В тесте используются некоторые штаммы бактерии Salmonella Typhimurium, которые несут мутации в генах, участвующих в синтезе гистидина. В тесте изучается возможность предполагаемого мутагена вызывать ревертивную мутацию данного гена, при которой штамм приобретает способность расти на среде, не содержащей гистидин. Предназначенные для тестирования штаммы подобраны таким образом, чтобы содержали обе рамки считывания и точковые мутации в генах ответственных за синтез гистидина, что позволяет обнаруживать мутагены путем воздействия на различные механизмы. Некоторые химические соединения крайне специфичны и поэтому вызывают реверсии только в одном или двух штаммах. Используемые в тесте штаммы также несут мутации в генах, ответственных за синтез липополисахарида, делая клеточные стенки бактерий более проницаемыми. Кроме того, отсутствие некоторых генов, ответственных за репарационные процессы, делает тест более чувствительным.

Бактерии высеваются на агарозную питательную среду в чашки Петри. Среда содержит небольшое количество гистидина. Этого количества гистидина в среде достаточно, чтобы обеспечить жизнедеятельность и рост бактерий в течение некоторого времени и дать возможность успеть за это время мутировать. После исчерпания гистидина, содержавшегося в среде, выживают только ревертивовашие колонии, которые приобрели способность синтезировать собственный гистидин. Контролем служат бактерии, посеянные на среде, не содержащей исследуемого мутагенного фактора. Инкубация проводится в течение 48 часов. Мутагенный потенциал исследуемого вещества оценивается пропорционально числу обследованных колоний.

Понятие о виде и популяции

Вид — основная структурная единица биологической систематики живых организмов (животных, растений и микроорганизмов) — таксономическая, систематическая единица, группа особей с общими морфофизиологическими, биохимическими и поведенческими признаками, способная к взаимному скрещиванию, дающему в ряду поколений плодовитое потомство, закономерно распространённая в пределах определённого ареала и сходно изменяющаяся под влиянием факторов внешней среды.

Популяция – общность индивидуумов определенного вида, связанных с происхождением (родством), скрещиванием (гибридизацией) и общностью территории. П. – единица эволюционного процесса.
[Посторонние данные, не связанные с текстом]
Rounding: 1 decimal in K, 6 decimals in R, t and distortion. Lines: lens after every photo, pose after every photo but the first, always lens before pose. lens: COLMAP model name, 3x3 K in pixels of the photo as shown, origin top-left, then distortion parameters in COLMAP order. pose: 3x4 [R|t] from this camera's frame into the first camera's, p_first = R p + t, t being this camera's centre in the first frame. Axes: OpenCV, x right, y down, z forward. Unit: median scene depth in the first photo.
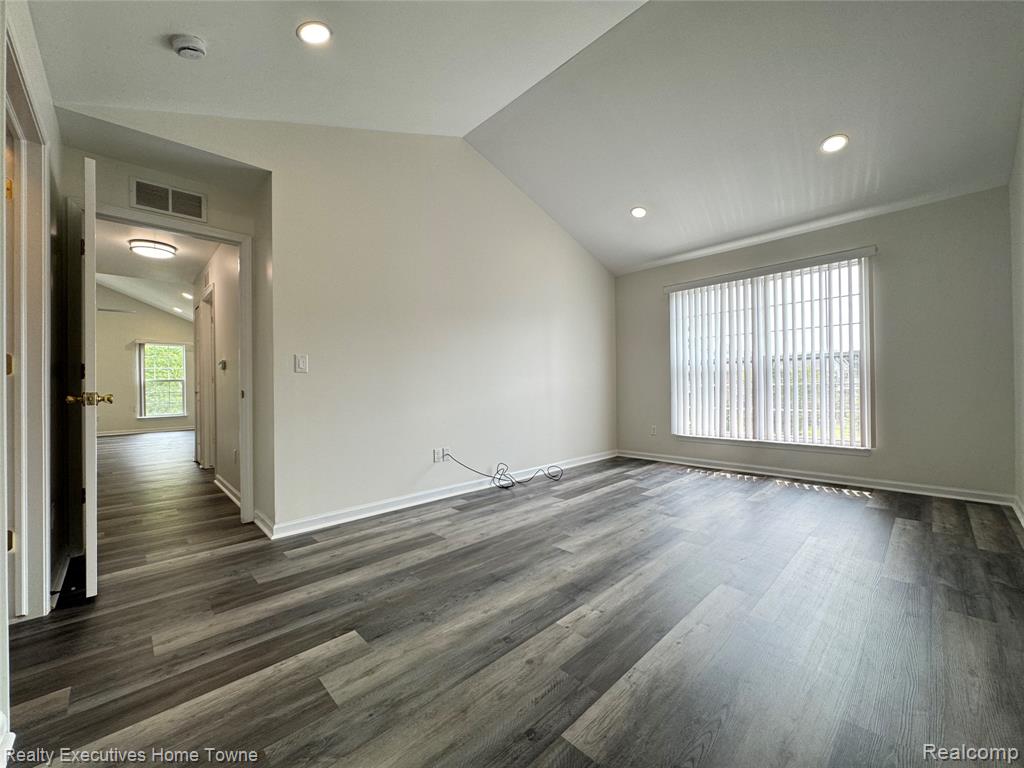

Элементарным эволюционным событием следует считать наследственное изменение популяции. Популяция является элементарной эволюционной структурой, удовлетворяющей следующим требованиям:  Она должна быть неделима и выступать во времени и пространстве как некое единое целое.  Она должна быть способна наследственно изменяться во времени, изменяемом биологическими поколениями.  Она должна существовать в конкретных биологических условиях.

Понятие о репликоне.

Репликон – единица генома, в которой содержатся точка начала репликации (origin) – точка ori – последовательность ДНК, в которой инициируется процесс удвоения ДНК, и точка окончания репликации (terminus) – сегмент ДНК, в котором процесс удвоения ДНК останавливается. Репликативная вилка – область репликации ДНК, перемещающаяся от ori вдоль родительской ДНК, которая расплетается и служит матрицей для синтеза дочерней ДНК. У прокариот ДНК имеет форму кольца и содержит один репликон. В ori-сайте (точка начала репликации) цепи расходятся и образуется две репликативных вилки, движущихся в противоположных направлениях. У эукариот имеется большое число репликонов и ori-сайтов, и репликация проходит одновременно на многих участках ДНК.
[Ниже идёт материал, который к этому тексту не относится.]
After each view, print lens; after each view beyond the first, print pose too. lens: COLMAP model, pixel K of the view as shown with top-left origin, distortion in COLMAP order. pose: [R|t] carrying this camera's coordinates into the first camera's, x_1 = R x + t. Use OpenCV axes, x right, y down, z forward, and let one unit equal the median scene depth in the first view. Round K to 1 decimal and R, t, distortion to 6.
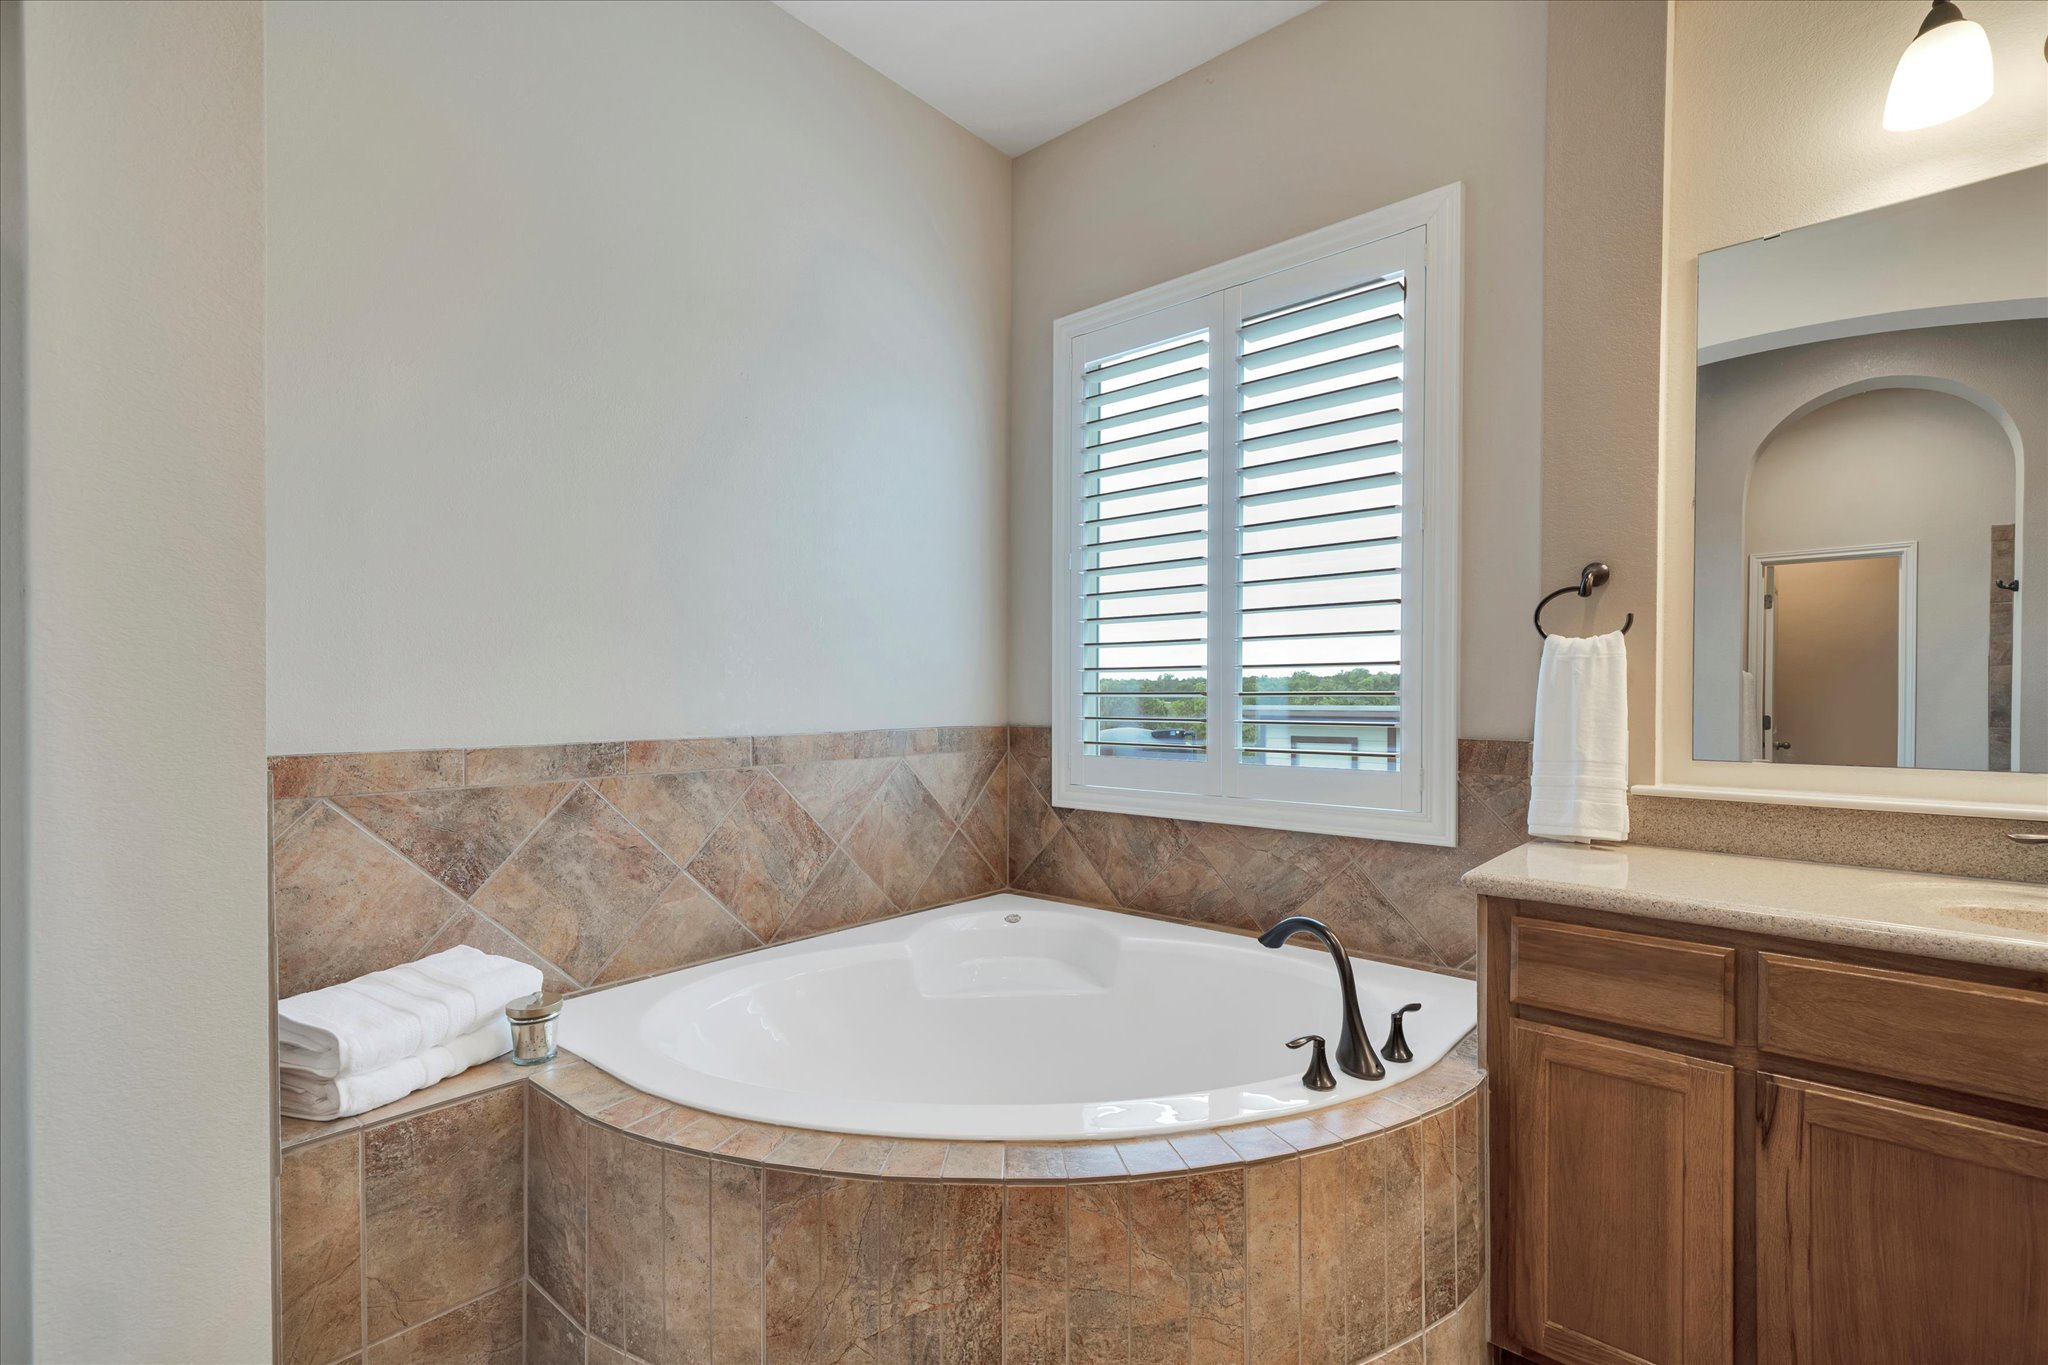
lens RADIAL K [[913.4, 0, 1006.7], [0, 913.4, 709.5], [0, 0, 1]] dist [0.005509, 0.001252]
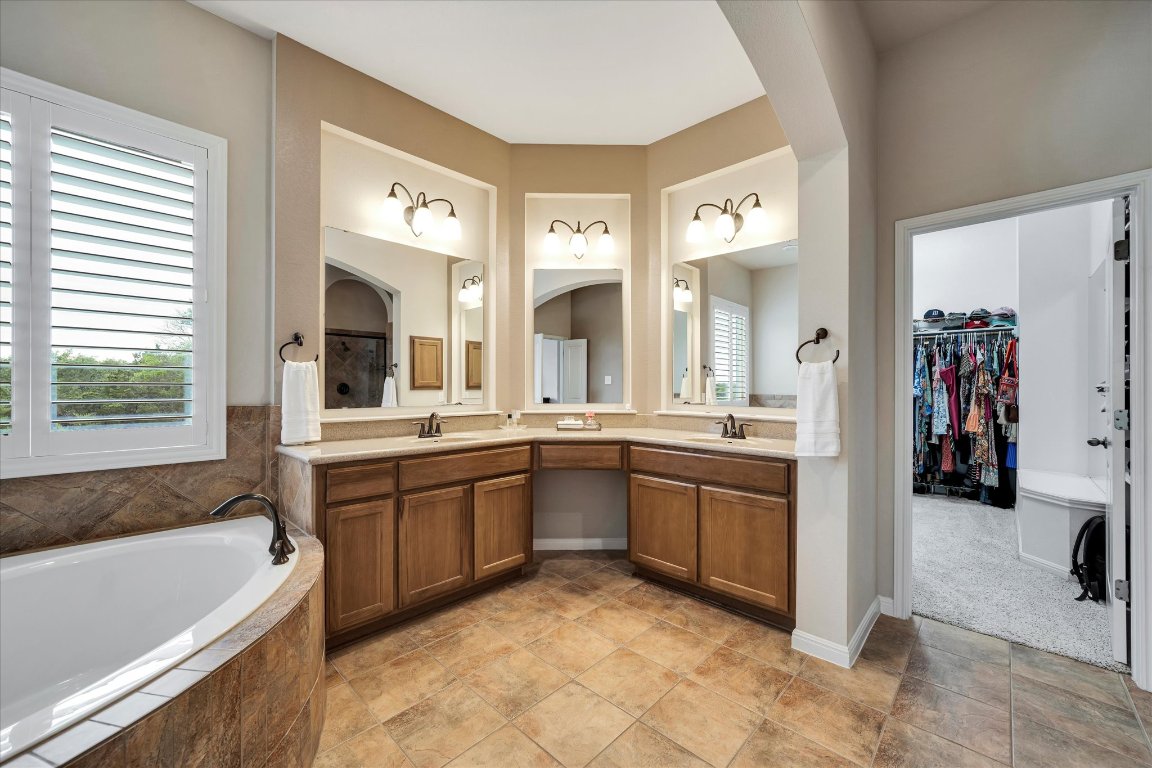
lens RADIAL K [[444.5, 0, 575.3], [0, 444.5, 386.1], [0, 0, 1]] dist [0.002181, 0.000556]
pose [[0.053539, 0.002525, 0.998563, -0.560612], [0.011094, 0.999934, -0.003124, -0.001934], [-0.998504, 0.011246, 0.053508, 0.186206]]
Тема 11.ГЕНЕТИКА ЧЕЛОВЕКА.

Тема 1. Введение.

Предмет генетики. 2.Понятие о наследственности и изменчивости.

Генетика – наука о наследственности и изменчивости.

Наследственность – свойство организма обеспечивать функциональную и материальную преемственность между поколениями, т.е. свойство воспроизводить себе подобных. Существует консерватизм: как можно подробнее передать признаки.

Изменчивость – свойство организма, обеспечивающее разнообразие свойств у особей и групп особей. Приводит к образованию новых видов.

1900 г. – официальное зарождение генетики. «genesis» происхождение».